As duas cenas exibidas após os créditos de “A Morte do Demônio: Em Chamas” vêm gerando debates entre fãs de terror por ampliarem o universo criado pela franquia.
Primeira cena: fuga sangrenta e nova contaminação
No primeiro extra, a personagem Polly reaparece gravemente ferida, mas consegue escapar ao mutilar a própria perna. Na sequência, ela encontra uma desconhecida disposta a ajudá-la; a boa ação, porém, termina com a mulher sendo infectada. O momento indica que a presença dos Deadites permanece ativa e em expansão.
Além disso, o carro visto rapidamente na cena lembra o veículo apresentado no reboot de 2013, levantando teorias sobre possíveis conexões diretas entre os filmes.

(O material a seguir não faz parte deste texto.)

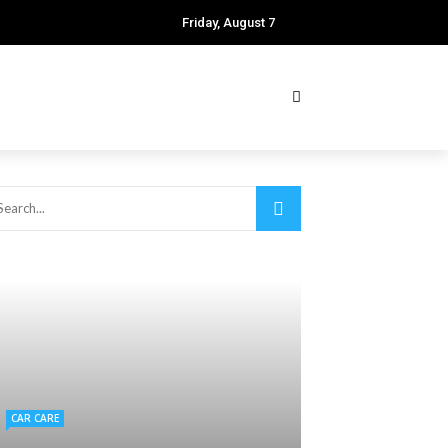
Friday, August 7
CAR CARE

A decisão de Polly de não atacar de imediato sugere que a personagem possa reunir novos aliados demoníacos antes de um confronto futuro.
Segunda cena: retorno no crematório
O segundo trecho, ambientado em um crematório, foca na urna com os restos de Ellie. Quando uma criança toca o nome gravado no recipiente, a imagem de Ellie surge primeiro no reflexo de um espelho e, em seguida, se materializa, desencadeando um novo ataque. A cena levanta a hipótese de que os Deadites podem voltar mesmo após a destruição total do corpo hospedeiro, indicando que a entidade demoníaca age além do plano físico.
O uso do espelho reforça a ideia de um possível portal entre dimensões, recurso já sugerido em títulos anteriores da série.
Imagem: Crédito: Reprodução / Imagem ilustrativa
Expansão do universo
Com personagens infectados que permanecem à solta, ameaças que sobrevivem à cremação e indícios de regras inéditas, o longa prepara terreno para tramas futuras. As referências ao Livro dos Mortos e a possibilidade de linhas narrativas paralelas indicam que a franquia deve explorar novas histórias sem, necessariamente, apresentar uma prévia direta do próximo filme.